Document extract =>
◆ ◆ ◆ ◆

Opponent Adjusted Stats Using Ridge Regression

"The biggest variable in football is the fact that each team plays a different schedule against teams of disparate quality." - Football Outsiders

"They ain't played nobody Pawllllllll." - SEC Proverb, author unknown

Motivation

One of the interesting quirks of football is that some statistics are more reflective of the quality of your opponent than they are of your own team. This is where opponent-adjusted stats can be very helpful.

At its most basic level we want to perform an opponent adjustment that solves for a given stat by taking into account the quality of both the offense and the defense. Now there are a number of ways you could get at this. My preferred method (GitHub) is derived from the methodology laid out for here1 and here2 for college basketball stats. Before we get into that method, let's talk about the most common type of opponent adjustment you'll see, which involves averaging:

Averaging Method

The most basic type of opponent adjustment is to use averaging. With averaging, you could quantify how Team A did against Team B, by comparing Team A's performance vs Team B against Team B's average against all other opponents.

◆ ◆ ◆ ◆

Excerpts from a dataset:
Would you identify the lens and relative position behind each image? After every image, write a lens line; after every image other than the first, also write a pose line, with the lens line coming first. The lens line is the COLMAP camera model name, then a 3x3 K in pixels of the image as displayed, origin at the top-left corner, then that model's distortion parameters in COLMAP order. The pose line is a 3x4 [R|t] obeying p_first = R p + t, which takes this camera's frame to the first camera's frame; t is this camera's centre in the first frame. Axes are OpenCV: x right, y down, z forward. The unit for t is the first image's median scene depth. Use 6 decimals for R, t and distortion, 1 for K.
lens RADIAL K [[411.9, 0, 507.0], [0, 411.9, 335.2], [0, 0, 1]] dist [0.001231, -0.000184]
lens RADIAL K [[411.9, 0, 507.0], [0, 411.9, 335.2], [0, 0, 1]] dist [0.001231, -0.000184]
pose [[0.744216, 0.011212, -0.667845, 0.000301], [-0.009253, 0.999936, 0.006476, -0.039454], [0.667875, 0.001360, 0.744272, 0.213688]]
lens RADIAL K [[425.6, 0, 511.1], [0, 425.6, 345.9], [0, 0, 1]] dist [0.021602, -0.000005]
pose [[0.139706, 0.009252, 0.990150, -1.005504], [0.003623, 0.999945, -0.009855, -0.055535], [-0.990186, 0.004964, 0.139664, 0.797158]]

◆ ◆ ◆ ◆

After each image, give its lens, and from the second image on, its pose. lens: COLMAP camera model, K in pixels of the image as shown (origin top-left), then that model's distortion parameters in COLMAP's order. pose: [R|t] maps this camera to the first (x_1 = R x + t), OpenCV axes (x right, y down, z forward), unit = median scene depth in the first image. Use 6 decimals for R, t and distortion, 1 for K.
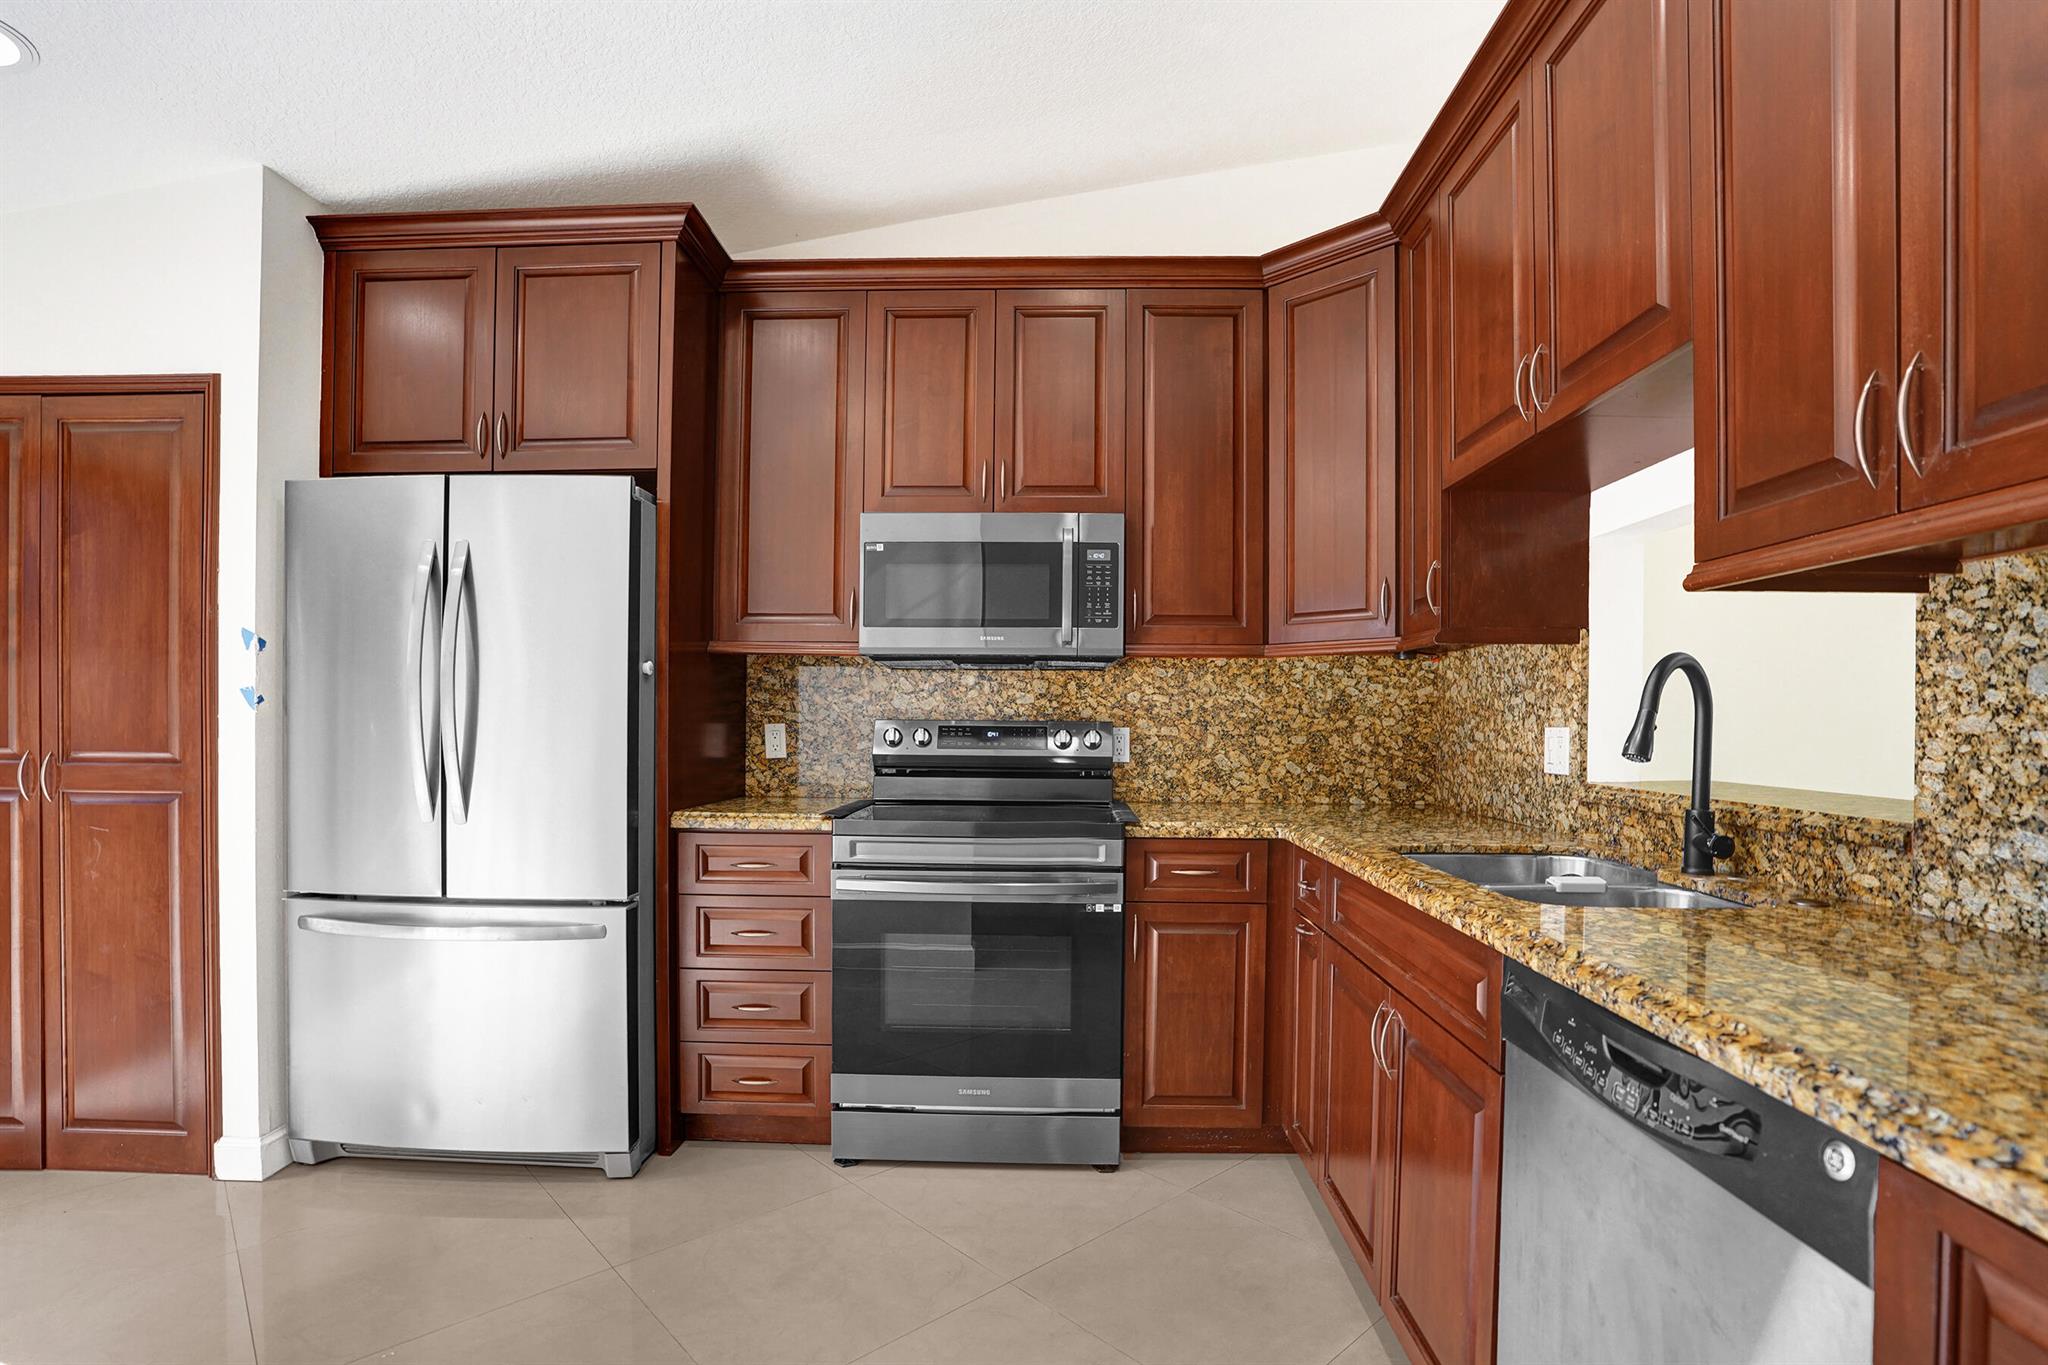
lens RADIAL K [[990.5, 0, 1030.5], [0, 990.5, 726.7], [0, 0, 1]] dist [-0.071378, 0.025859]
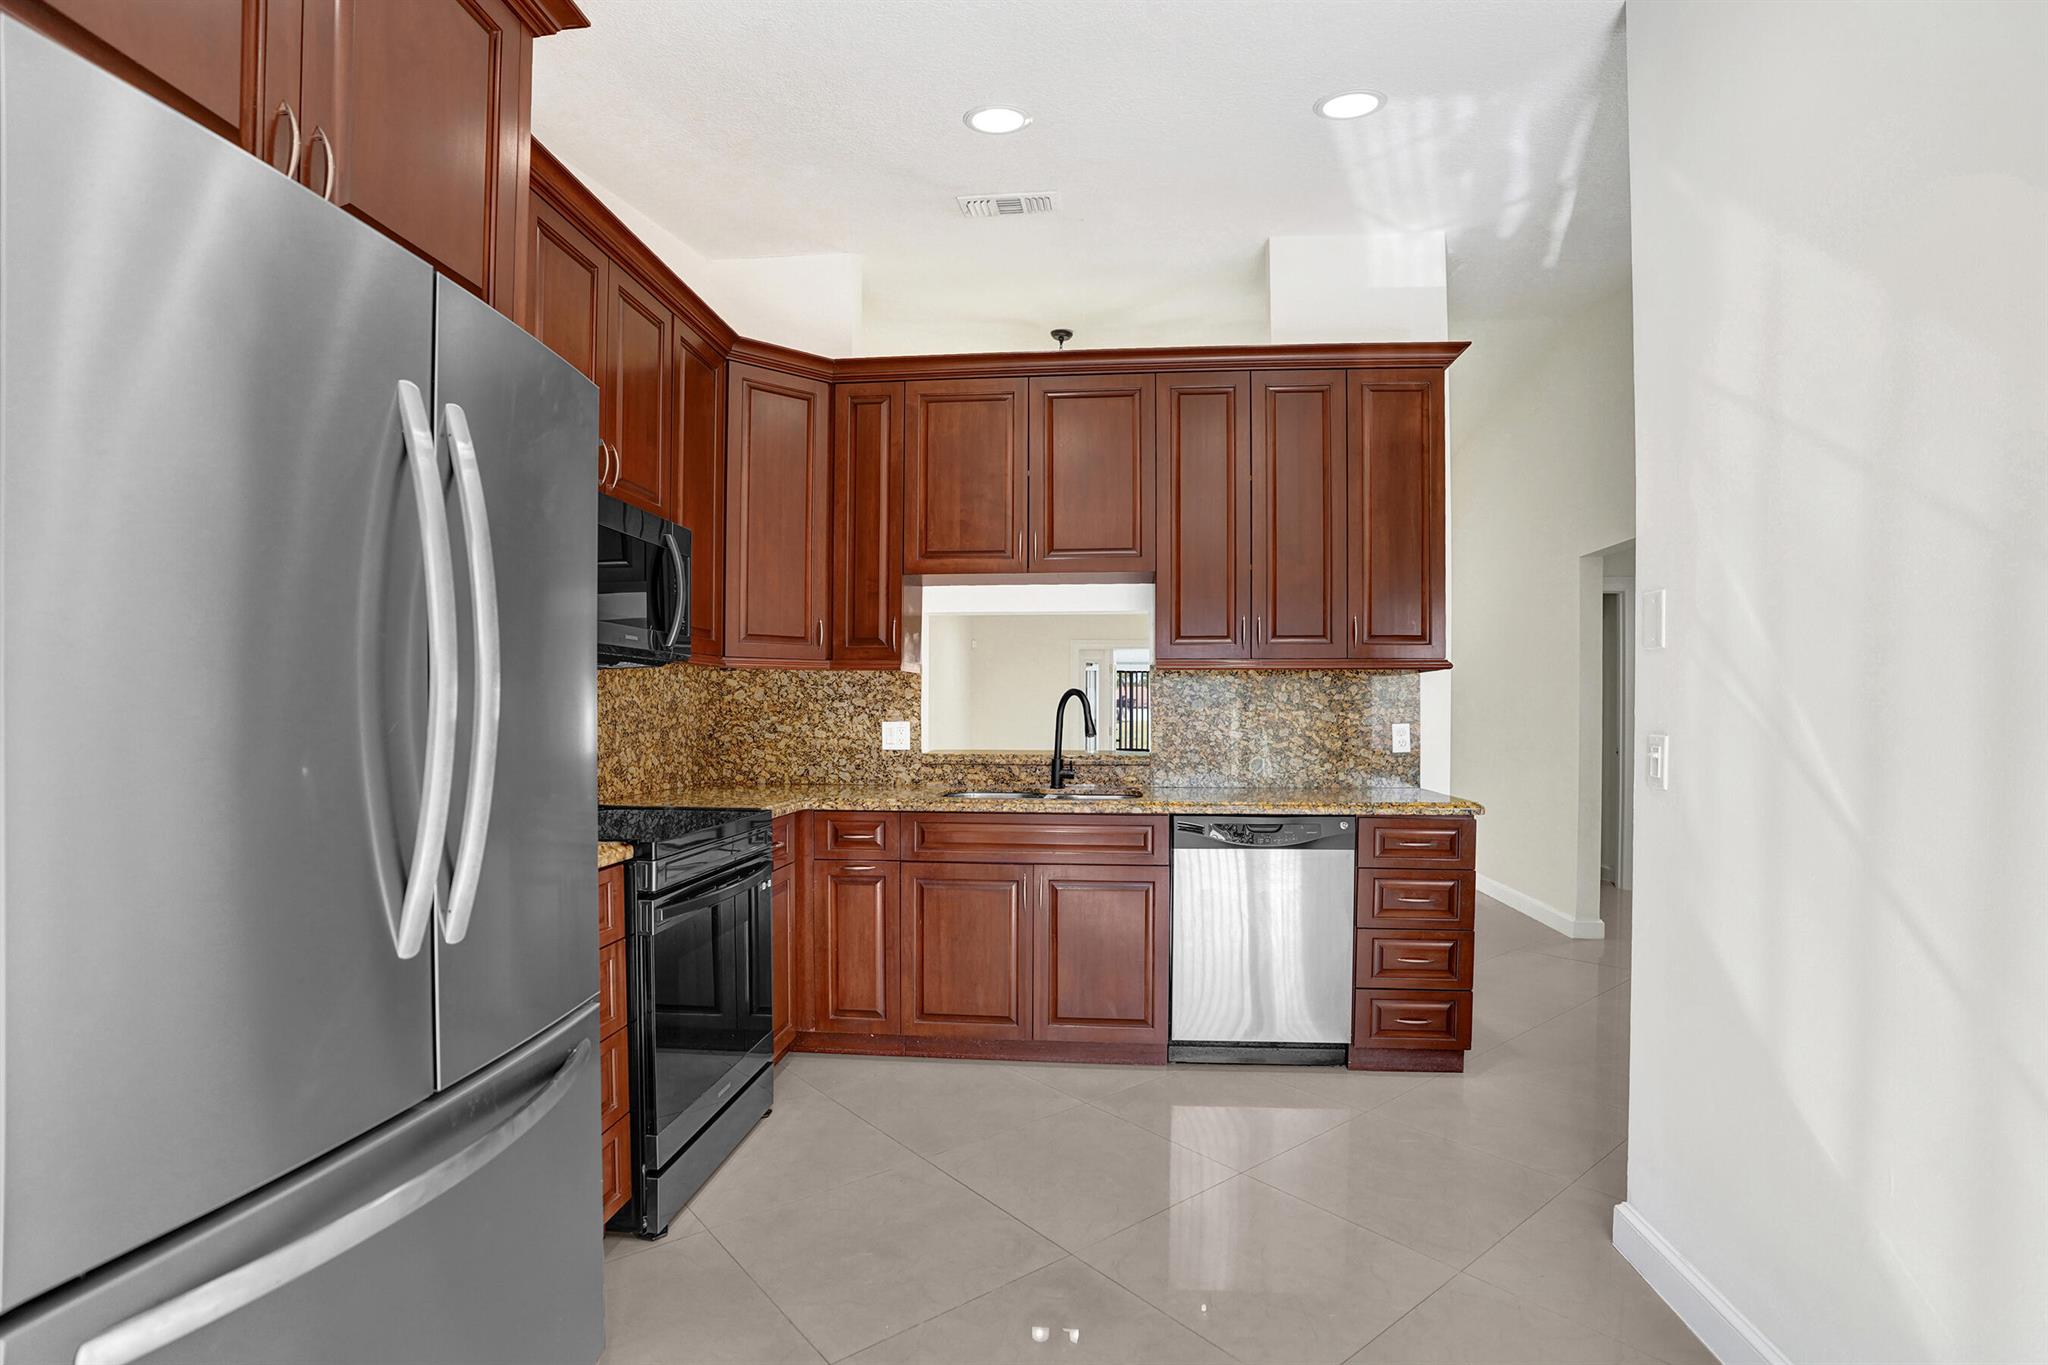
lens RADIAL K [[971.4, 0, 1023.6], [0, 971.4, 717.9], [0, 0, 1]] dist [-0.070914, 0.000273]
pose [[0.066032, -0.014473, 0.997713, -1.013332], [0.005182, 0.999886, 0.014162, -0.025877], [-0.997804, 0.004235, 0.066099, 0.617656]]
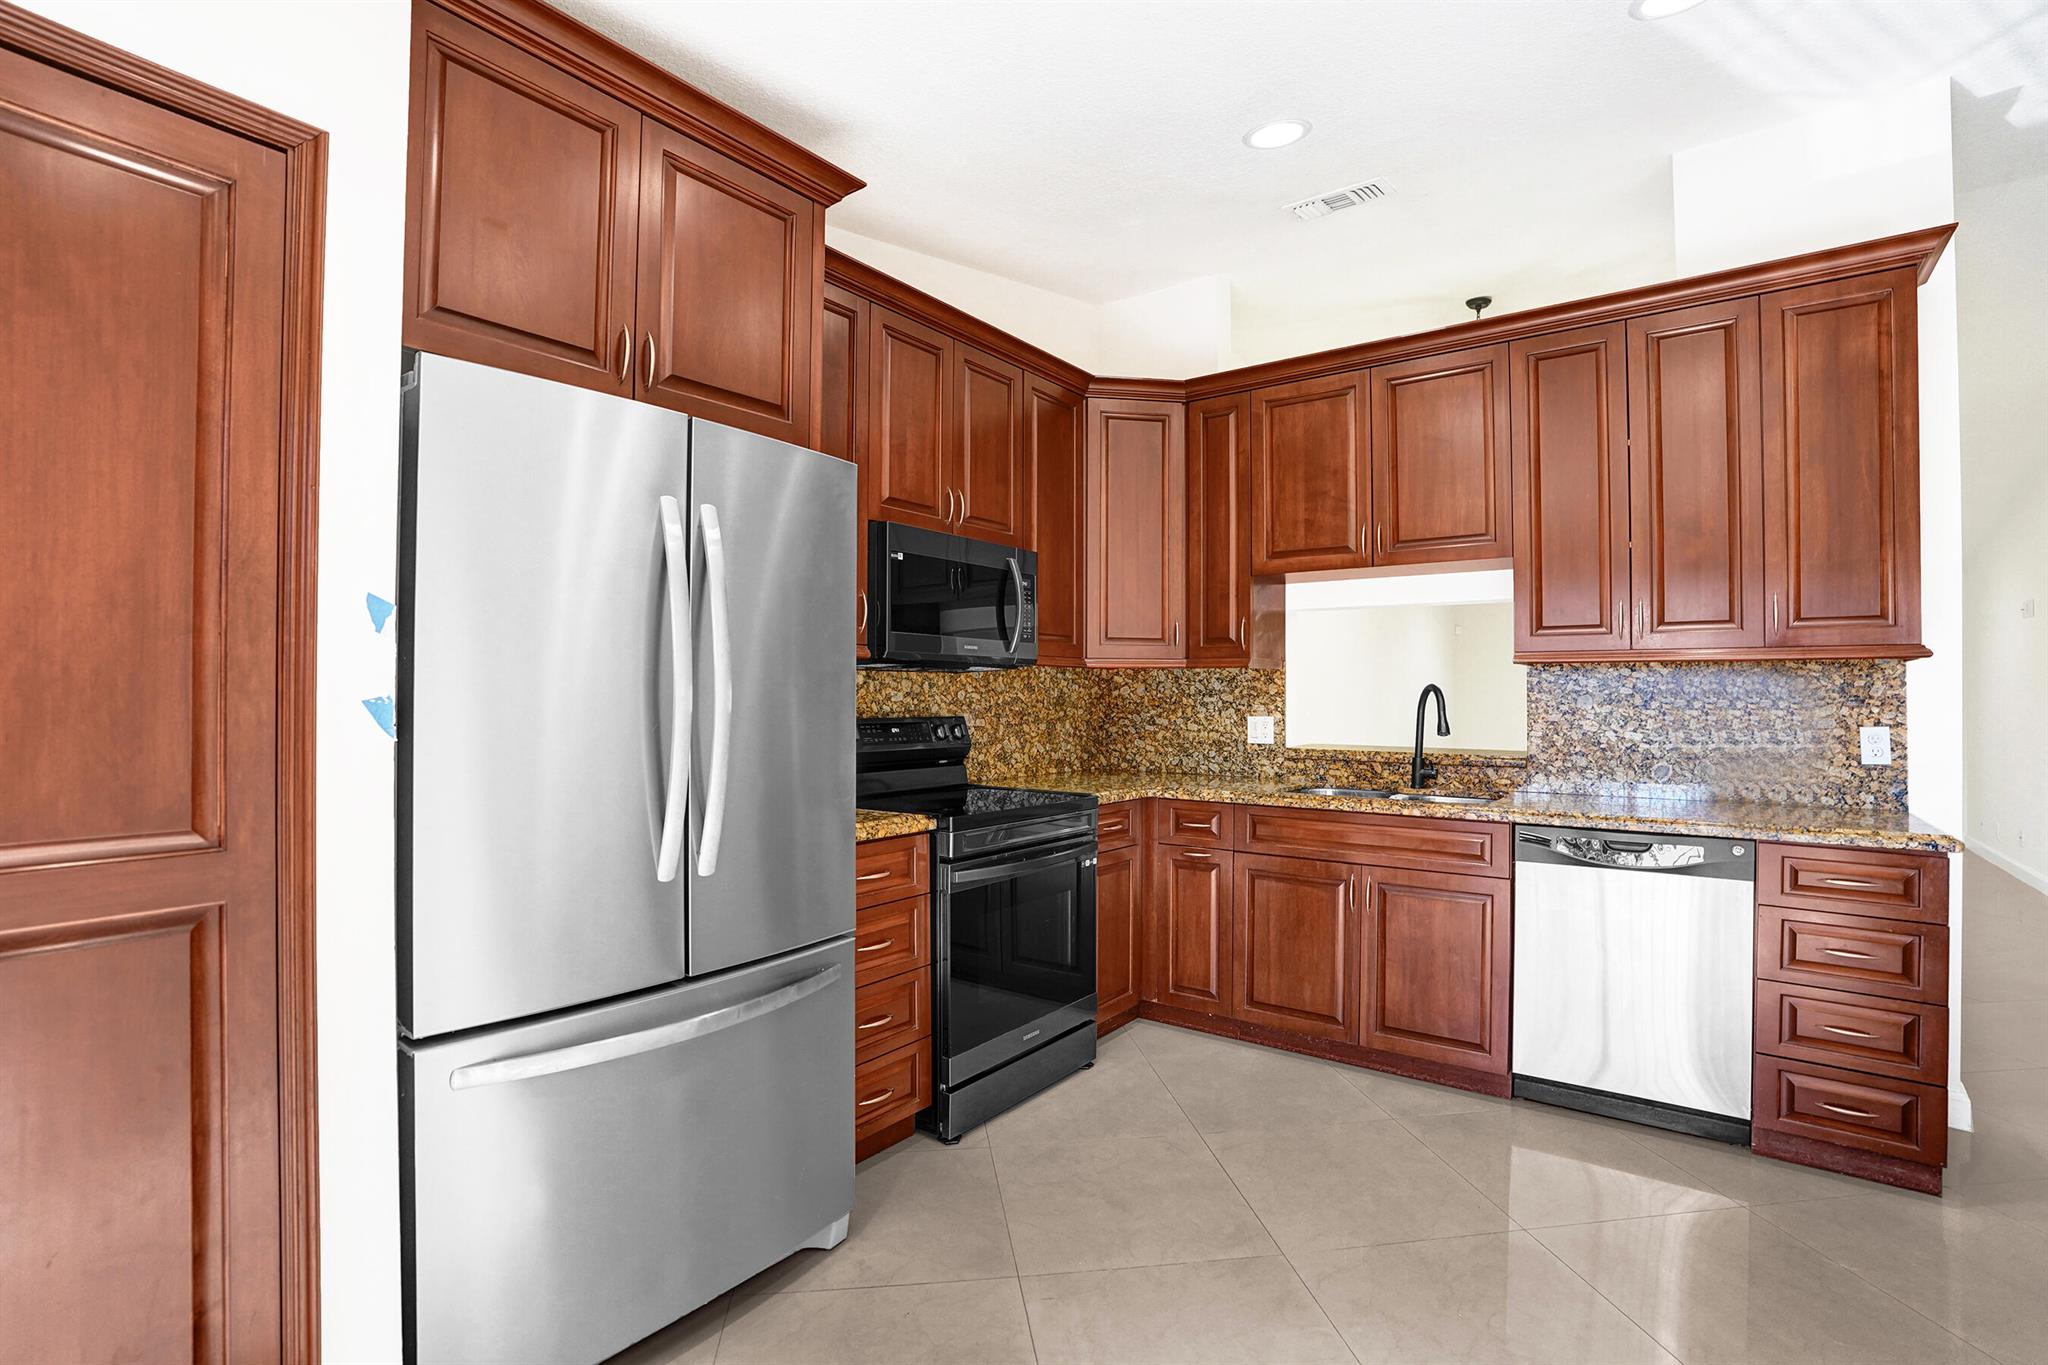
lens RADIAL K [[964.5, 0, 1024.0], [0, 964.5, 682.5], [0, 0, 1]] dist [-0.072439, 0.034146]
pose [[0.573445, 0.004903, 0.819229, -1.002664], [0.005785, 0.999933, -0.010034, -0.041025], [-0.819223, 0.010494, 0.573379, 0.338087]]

◆ ◆ ◆ ◆

Exercise => Reproduce word for word everything in the piece on opponent-adjusted stats from "The most basic" down to "all other opponents.".

Solution for this task =>
The most basic type of opponent adjustment is to use averaging. With averaging, you could quantify how Team A did against Team B, by comparing Team A's performance vs Team B against Team B's average against all other opponents.